ACTIVITY: Transcribe the stretch of the desert mimosa passage from "Mimosa turneri, the" through "with high alkalinity." word for word.

EXERCISE PASSAGE:
##############################

Mimosa turneri, the desert mimosa, is a perennial small- to medium-sized shrub native to the Southern United States and particularly abundant in Texas. It grows between  tall and produces pink flowers. In many places it is considered a weed because it can grow invasively in moist soils.

Habitat and ecology
This species grows as a small to medium-sized shrub that is localized on limestone soil that can range from 2200 feet to 4000 feet above sea level in the desert. This plant is deciduous and has a very high heat tolerance, allowing it to grow in very hot deserts. This plant species was a contained species that escaped and became invasive in the Florida, Texas and Mexico regions. These plants live in soil with high alkalinity.

Morphology
The leaves of the desert mimosa resemble the fronds of a fern and consists of many leaflets that grow opposite of each other along the stem. The leaves are known as bipinnate. Leaflets can range from 9 mm to 12 mm and be 1.5 mm wide at its widest point. Each leaf has about 12- 25 leaflets. Flowers are globe like clusters of thin petals. They contain stamens that are double the number of petals or equal which are often twice the lengths of the corolla. Anthers are small and the ovary is sessile.

Usage
The desert mimosa is often used as food for cattle and livestock, as fuel, construction material as well as living fences that grow into barriers in the wild and can be used as decorative fences.

##############################

RECORDED INFORMATION:
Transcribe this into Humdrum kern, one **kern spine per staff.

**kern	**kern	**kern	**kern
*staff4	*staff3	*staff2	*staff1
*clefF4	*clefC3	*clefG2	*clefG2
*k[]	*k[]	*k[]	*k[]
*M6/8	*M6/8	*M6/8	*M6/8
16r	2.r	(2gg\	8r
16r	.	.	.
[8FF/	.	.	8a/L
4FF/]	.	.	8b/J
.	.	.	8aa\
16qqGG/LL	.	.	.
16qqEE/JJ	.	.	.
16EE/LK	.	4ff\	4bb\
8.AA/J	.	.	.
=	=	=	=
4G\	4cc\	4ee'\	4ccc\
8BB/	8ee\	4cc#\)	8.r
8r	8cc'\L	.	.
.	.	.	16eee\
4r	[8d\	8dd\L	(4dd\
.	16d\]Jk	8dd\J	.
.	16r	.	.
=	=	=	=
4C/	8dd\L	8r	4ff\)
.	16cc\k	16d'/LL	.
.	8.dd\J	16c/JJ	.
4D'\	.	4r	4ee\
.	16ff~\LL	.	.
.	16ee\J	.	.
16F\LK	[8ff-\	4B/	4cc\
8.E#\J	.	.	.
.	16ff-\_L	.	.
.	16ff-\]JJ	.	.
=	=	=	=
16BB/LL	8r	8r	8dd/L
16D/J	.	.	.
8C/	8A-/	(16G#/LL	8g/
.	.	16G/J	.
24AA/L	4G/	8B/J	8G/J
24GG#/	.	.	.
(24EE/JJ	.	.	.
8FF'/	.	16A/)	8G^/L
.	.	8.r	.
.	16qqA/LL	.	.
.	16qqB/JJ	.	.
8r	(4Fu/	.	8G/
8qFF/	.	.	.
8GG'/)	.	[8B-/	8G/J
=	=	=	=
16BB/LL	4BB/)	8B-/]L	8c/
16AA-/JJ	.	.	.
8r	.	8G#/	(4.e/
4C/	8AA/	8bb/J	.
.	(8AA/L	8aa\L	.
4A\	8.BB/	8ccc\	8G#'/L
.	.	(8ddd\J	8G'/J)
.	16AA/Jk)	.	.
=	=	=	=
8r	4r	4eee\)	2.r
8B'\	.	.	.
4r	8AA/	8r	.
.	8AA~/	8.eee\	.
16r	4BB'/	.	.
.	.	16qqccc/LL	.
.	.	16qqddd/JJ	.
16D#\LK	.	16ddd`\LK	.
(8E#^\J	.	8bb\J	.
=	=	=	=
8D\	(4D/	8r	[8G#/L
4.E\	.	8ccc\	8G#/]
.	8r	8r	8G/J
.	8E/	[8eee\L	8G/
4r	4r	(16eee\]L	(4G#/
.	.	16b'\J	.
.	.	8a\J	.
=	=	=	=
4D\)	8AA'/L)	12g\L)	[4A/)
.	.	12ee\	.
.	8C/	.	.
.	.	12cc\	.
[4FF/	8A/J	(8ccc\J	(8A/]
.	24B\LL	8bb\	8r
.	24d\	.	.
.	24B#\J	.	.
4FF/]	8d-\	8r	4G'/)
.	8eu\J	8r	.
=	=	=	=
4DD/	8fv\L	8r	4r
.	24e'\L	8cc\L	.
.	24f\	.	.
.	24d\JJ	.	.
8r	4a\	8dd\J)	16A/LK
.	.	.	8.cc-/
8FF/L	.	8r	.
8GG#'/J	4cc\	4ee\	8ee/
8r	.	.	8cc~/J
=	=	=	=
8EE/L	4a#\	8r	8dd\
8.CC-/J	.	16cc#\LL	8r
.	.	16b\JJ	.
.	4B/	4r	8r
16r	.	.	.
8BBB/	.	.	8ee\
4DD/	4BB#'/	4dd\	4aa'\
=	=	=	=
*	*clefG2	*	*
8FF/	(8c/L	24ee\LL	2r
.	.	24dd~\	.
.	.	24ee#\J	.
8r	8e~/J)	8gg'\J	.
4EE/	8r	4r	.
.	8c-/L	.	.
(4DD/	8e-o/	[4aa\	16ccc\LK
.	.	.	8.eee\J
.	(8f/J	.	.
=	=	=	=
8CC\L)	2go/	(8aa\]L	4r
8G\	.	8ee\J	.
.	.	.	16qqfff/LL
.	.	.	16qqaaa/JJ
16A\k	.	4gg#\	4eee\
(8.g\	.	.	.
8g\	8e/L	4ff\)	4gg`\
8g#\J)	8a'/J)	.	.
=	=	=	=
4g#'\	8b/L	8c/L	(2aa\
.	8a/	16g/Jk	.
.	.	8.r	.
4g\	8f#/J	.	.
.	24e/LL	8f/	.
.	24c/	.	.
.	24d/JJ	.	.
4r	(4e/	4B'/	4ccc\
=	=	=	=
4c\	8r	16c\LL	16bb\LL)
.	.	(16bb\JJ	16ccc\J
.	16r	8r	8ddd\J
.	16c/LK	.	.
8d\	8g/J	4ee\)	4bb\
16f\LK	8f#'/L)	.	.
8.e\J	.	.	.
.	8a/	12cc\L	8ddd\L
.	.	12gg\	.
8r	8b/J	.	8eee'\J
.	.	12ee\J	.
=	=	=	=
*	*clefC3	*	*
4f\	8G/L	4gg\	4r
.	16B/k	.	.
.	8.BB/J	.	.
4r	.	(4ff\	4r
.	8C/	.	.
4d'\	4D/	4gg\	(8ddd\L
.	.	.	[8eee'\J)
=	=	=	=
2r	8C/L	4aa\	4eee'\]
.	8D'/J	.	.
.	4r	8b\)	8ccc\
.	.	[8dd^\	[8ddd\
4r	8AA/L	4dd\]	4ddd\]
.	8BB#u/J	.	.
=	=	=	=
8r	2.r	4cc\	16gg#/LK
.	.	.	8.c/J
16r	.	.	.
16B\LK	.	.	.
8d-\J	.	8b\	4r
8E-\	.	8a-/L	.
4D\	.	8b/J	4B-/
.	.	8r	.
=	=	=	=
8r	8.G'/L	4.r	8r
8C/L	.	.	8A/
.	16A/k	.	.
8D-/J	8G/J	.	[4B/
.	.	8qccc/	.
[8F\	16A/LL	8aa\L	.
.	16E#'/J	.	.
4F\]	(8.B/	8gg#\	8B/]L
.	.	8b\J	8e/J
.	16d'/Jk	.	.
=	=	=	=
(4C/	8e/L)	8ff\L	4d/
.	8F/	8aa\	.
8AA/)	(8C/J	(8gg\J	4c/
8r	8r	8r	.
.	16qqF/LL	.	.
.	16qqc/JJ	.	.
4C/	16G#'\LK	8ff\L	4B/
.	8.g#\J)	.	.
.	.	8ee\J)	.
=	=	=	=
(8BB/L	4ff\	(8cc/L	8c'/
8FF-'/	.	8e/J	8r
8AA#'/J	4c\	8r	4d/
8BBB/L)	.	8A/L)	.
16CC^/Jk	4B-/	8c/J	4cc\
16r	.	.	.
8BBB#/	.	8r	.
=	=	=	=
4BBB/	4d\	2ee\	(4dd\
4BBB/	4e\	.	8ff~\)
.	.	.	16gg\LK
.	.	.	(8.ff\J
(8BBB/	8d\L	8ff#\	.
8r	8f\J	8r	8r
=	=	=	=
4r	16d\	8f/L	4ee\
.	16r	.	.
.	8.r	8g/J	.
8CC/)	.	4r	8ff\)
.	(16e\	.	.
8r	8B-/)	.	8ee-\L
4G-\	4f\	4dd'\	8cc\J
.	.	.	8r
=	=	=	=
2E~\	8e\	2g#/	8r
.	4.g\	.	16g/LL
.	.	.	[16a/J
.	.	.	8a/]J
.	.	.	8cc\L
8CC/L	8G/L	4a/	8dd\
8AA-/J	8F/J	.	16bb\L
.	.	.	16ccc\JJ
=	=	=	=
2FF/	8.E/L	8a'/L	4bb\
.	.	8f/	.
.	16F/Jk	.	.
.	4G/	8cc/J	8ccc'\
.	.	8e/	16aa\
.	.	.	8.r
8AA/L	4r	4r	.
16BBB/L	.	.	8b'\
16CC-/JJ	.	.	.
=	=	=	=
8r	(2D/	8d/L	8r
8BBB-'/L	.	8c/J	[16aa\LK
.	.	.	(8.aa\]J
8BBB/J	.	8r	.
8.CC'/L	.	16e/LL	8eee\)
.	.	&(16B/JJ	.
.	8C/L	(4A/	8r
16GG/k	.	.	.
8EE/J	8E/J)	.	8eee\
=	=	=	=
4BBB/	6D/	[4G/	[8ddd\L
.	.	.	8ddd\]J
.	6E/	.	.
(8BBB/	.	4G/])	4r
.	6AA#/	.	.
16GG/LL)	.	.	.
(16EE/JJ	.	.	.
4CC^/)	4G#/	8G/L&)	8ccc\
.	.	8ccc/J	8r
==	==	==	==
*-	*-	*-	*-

##############################

EXPECTED OUTPUT:
Mimosa turneri, the desert mimosa, is a perennial small- to medium-sized shrub native to the Southern United States and particularly abundant in Texas. It grows between  tall and produces pink flowers. In many places it is considered a weed because it can grow invasively in moist soils.

Habitat and ecology
This species grows as a small to medium-sized shrub that is localized on limestone soil that can range from 2200 feet to 4000 feet above sea level in the desert. This plant is deciduous and has a very high heat tolerance, allowing it to grow in very hot deserts. This plant species was a contained species that escaped and became invasive in the Florida, Texas and Mexico regions. These plants live in soil with high alkalinity.